OpenAI Fails to Escape First Defamation Suit From Radio Host

Jan. 16, 2024, 9:03 PM UTC

OpenAI LLC was unable to quickly end a defamation lawsuit from a conservative radio host in Georgia who alleged the company’s AI chatbot ChatGPT made false claims that he embezzled money from a gun-rights organization.

Judge Tracie Cason of the Gwinnett County Superior Court in Georgia denied OpenAI’s motion to dismiss in a one-page order on Jan. 11, but didn’t provide a reason for the decision.

The first-of-its-kind defamation suit against a generative AI product is set to test the legal limits of the new technology, which is known to produce false outputs known as “hallucinations.”

OpenAI didn’t respond to a request for comment.

Mark Walters, host of Armed America Radio, claimed in his lawsuit that ChatGPT produced the text of a made-up legal complaint accusing him of embezzling money from the Second Amendment Foundation. Walters said he has never been accused of embezzlement or worked for the group.

The ChatGPT output was provided to Fred Riehl, the editor of a gun publication who was using the chatbot to research a real life legal case. Riehl sent the fake complaint to Walters.

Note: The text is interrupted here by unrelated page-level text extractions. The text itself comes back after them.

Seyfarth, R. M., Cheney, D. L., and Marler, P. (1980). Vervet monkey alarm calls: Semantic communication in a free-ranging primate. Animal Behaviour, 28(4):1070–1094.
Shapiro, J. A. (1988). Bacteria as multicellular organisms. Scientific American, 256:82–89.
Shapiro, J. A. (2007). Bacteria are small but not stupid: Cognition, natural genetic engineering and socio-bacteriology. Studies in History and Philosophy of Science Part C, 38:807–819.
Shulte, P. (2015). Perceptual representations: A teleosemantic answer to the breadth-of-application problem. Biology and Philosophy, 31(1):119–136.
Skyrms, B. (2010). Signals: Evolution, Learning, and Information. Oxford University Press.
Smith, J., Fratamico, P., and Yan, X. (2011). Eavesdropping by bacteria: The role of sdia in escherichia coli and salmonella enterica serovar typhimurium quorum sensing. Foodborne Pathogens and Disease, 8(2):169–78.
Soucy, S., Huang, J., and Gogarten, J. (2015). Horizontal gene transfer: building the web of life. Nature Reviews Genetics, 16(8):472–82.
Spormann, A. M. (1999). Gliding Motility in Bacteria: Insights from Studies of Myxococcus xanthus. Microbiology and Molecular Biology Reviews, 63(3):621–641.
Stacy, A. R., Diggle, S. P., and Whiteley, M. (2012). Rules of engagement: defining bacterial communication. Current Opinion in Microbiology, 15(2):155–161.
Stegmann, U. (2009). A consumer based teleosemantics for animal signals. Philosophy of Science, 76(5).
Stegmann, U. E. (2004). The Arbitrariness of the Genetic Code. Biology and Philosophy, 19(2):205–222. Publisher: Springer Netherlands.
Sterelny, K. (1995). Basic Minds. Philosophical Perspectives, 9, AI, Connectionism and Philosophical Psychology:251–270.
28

OpenAI had transferred the case to federal court last summer, but the district court judge overseeing the case sent it back after OpenAI declined to provide additional details about the company’s membership structure.

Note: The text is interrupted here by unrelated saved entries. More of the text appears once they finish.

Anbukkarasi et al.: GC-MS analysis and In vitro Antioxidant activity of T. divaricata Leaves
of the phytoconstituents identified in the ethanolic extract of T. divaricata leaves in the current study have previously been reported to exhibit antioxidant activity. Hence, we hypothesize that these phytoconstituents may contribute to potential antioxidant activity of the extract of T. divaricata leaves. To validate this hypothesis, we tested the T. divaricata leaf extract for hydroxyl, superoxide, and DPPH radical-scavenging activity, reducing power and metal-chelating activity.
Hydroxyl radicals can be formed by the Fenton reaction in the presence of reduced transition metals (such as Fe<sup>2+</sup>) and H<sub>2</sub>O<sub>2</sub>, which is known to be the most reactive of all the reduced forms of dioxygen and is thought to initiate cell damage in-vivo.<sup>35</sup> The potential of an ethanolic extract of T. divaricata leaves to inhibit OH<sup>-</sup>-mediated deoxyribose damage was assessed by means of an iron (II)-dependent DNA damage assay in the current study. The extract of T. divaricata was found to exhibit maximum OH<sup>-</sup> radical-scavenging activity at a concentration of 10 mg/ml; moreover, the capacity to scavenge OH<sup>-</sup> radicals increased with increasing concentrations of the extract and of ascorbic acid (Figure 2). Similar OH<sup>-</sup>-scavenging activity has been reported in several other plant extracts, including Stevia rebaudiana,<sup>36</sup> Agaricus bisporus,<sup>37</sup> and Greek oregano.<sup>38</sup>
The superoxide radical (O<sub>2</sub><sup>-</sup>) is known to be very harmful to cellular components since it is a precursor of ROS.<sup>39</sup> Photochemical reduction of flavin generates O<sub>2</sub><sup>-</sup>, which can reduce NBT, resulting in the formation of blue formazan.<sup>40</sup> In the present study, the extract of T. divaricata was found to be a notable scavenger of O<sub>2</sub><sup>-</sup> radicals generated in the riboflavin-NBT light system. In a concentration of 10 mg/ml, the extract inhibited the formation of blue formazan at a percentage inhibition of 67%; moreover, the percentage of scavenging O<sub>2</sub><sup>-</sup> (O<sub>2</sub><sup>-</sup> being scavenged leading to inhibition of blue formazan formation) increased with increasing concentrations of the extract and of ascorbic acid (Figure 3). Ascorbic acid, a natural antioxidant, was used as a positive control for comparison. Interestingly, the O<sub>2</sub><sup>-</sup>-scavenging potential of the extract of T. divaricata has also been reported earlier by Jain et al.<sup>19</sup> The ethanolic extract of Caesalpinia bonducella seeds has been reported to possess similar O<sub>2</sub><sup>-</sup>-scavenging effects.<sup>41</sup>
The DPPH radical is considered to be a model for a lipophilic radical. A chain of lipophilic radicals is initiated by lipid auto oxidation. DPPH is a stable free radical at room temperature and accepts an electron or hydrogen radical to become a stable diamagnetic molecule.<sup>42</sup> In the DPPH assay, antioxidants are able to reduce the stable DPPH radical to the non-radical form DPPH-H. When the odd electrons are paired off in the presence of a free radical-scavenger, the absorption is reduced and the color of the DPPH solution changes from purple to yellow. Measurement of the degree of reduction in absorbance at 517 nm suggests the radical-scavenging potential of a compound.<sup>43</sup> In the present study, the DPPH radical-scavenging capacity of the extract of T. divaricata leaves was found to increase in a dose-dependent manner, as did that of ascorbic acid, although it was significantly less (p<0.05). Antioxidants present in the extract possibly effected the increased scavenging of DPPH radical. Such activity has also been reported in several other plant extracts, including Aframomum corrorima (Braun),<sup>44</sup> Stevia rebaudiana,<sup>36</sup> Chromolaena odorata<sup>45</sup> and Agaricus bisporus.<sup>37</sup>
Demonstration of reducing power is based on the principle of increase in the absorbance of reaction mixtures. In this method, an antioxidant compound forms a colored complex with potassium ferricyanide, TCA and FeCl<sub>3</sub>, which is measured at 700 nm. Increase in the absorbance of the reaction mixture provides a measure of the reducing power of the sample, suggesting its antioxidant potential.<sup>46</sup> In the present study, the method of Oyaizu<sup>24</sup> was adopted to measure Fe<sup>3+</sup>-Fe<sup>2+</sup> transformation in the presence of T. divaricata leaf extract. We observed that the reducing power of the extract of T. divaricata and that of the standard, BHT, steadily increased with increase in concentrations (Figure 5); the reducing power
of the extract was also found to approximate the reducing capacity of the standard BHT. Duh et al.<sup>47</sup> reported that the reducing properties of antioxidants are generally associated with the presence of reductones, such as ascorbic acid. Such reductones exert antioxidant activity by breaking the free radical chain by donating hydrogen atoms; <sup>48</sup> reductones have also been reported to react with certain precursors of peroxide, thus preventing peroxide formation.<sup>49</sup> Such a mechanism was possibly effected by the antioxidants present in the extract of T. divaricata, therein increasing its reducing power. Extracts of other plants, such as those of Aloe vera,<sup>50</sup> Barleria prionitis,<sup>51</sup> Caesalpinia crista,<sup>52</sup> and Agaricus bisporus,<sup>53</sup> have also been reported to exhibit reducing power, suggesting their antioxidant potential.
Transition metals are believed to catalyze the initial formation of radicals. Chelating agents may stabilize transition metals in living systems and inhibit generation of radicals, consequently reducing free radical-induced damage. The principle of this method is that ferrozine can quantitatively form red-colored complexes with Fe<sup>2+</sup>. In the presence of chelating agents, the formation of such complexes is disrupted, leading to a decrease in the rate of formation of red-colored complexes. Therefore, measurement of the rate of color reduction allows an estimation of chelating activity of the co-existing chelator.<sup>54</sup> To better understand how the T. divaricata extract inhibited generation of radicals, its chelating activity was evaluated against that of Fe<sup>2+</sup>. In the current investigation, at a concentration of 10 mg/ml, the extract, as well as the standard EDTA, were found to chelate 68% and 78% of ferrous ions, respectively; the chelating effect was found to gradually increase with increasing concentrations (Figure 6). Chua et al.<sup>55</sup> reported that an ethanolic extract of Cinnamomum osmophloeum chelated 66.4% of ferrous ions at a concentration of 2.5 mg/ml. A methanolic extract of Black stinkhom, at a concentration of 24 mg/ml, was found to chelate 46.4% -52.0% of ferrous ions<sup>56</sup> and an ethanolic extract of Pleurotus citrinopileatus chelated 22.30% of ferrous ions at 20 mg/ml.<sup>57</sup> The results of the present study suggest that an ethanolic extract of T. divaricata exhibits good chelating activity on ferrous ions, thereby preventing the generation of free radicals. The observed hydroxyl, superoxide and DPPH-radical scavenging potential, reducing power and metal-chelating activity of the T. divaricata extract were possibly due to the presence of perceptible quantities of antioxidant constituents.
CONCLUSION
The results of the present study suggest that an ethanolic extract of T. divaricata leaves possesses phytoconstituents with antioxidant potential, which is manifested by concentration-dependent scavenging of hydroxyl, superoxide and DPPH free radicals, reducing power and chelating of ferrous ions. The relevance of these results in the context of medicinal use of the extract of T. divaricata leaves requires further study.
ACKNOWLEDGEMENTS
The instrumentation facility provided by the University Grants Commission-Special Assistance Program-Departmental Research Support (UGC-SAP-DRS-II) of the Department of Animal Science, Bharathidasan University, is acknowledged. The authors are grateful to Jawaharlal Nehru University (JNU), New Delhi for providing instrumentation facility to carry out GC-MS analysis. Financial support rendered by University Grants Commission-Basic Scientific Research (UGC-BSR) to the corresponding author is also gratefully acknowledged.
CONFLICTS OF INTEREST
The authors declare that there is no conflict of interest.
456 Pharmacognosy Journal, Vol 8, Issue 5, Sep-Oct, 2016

ChatGPT provides a number of warnings about its content, including a disclaimer about the bot’s production of inaccurate information, the company argued in its motion to dismiss. ChatGPT’s terms to use state that users must “verify” and “take ultimate responsibility” for the content they decide to publish.

OpenAI also argued that no defamation occurred because Riehl, who’d input specific content parameters into the chatbot, acknowledged in his transcript with ChatGPT that he understood the output he’d solicited was false.

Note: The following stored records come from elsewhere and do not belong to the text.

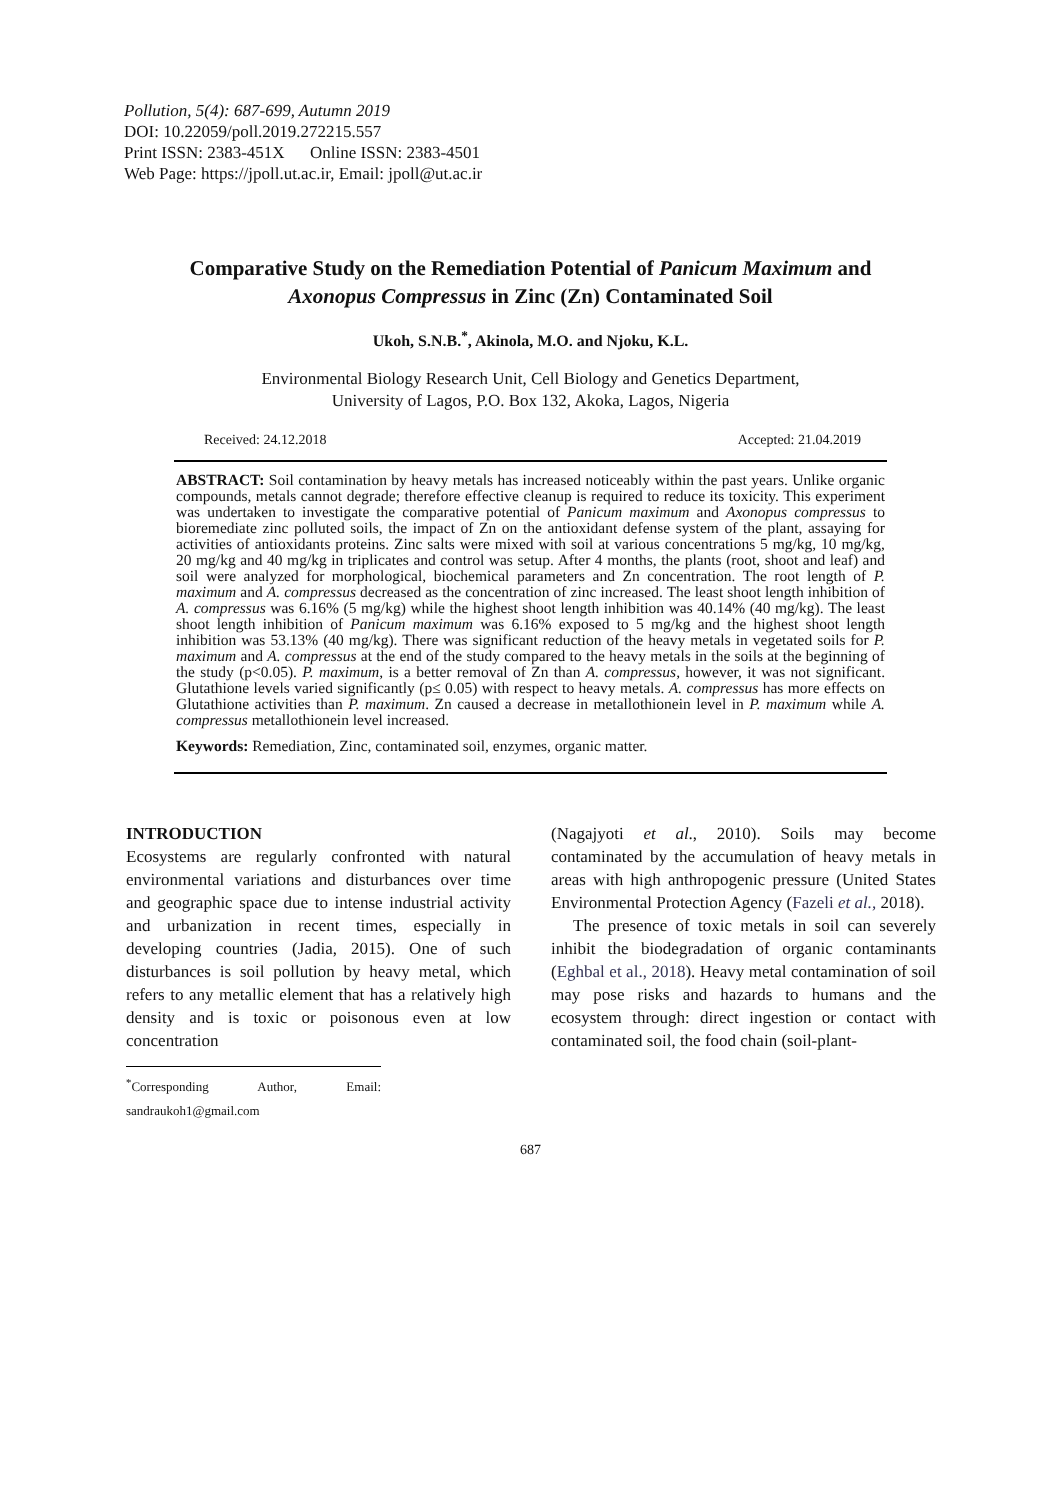Pollution, 5(4): 687-699, Autumn 2019
DOI: 10.22059/poll.2019.272215.557
Print ISSN: 2383-451X Online ISSN: 2383-4501
Web Page: https://jpoll.ut.ac.ir, Email: jpoll@ut.ac.ir
Comparative Study on the Remediation Potential of Panicum Maximum and Axonopus Compressus in Zinc (Zn) Contaminated Soil
Ukoh, S.N.B.<sup>*</sup>, Akinola, M.O. and Njoku, K.L.
Environmental Biology Research Unit, Cell Biology and Genetics Department,
University of Lagos, P.O. Box 132, Akoka, Lagos, Nigeria
Received: 24.12.2018 Accepted: 21.04.2019
ABSTRACT: Soil contamination by heavy metals has increased noticeably within the past years. Unlike organic compounds, metals cannot degrade; therefore effective cleanup is required to reduce its toxicity. This experiment was undertaken to investigate the comparative potential of Panicum maximum and Axonopus compressus to bioremediate zinc polluted soils, the impact of Zn on the antioxidant defense system of the plant, assaying for activities of antioxidants proteins. Zinc salts were mixed with soil at various concentrations 5 mg/kg, 10 mg/kg, 20 mg/kg and 40 mg/kg in triplicates and control was setup. After 4 months, the plants (root, shoot and leaf) and soil were analyzed for morphological, biochemical parameters and Zn concentration. The root length of P. maximum and A. compressus decreased as the concentration of zinc increased. The least shoot length inhibition of A. compressus was 6.16% (5 mg/kg) while the highest shoot length inhibition was 40.14% (40 mg/kg). The least shoot length inhibition of Panicum maximum was 6.16% exposed to 5 mg/kg and the highest shoot length inhibition was 53.13% (40 mg/kg). There was significant reduction of the heavy metals in vegetated soils for P. maximum and A. compressus at the end of the study compared to the heavy metals in the soils at the beginning of the study (p<0.05). P. maximum, is a better removal of Zn than A. compressus, however, it was not significant. Glutathione levels varied significantly (p≤ 0.05) with respect to heavy metals. A. compressus has more effects on Glutathione activities than P. maximum. Zn caused a decrease in metallothionein level in P. maximum while A. compressus metallothionein level increased.
Keywords: Remediation, Zinc, contaminated soil, enzymes, organic matter.
INTRODUCTION
Ecosystems are regularly confronted with natural environmental variations and disturbances over time and geographic space due to intense industrial activity and urbanization in recent times, especially in developing countries (Jadia, 2015). One of such disturbances is soil pollution by heavy metal, which refers to any metallic element that has a relatively high density and is toxic or poisonous even at low concentration
<sup>*</sup> Corresponding Author, Email: sandraukoh1@gmail.com
(Nagajyoti et al., 2010). Soils may become contaminated by the accumulation of heavy metals in areas with high anthropogenic pressure (United States Environmental Protection Agency (Fazeli et al., 2018).
The presence of toxic metals in soil can severely inhibit the biodegradation of organic contaminants (Eghbal et al., 2018). Heavy metal contamination of soil may pose risks and hazards to humans and the ecosystem through: direct ingestion or contact with contaminated soil, the food chain (soil-plant-
687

“Mr. Riehl ignored ChatGPT’s warnings that it could not read, much less summarize, the relevant content, generating a statement he knew to be false and never believed to the defamation of anyone,” OpenAI’s motion said.

Walters argued in response that OpenAI couldn’t prove with certainty that Riehl didn’t believe the output’s veracity.

John Monroe Law PC represents Walters. DLA Piper LLP represents OpenAI.

The case is Walters v. OpenAI LLC, Ga. Super. Ct., No. 23-A-04860-2, 1/11/24.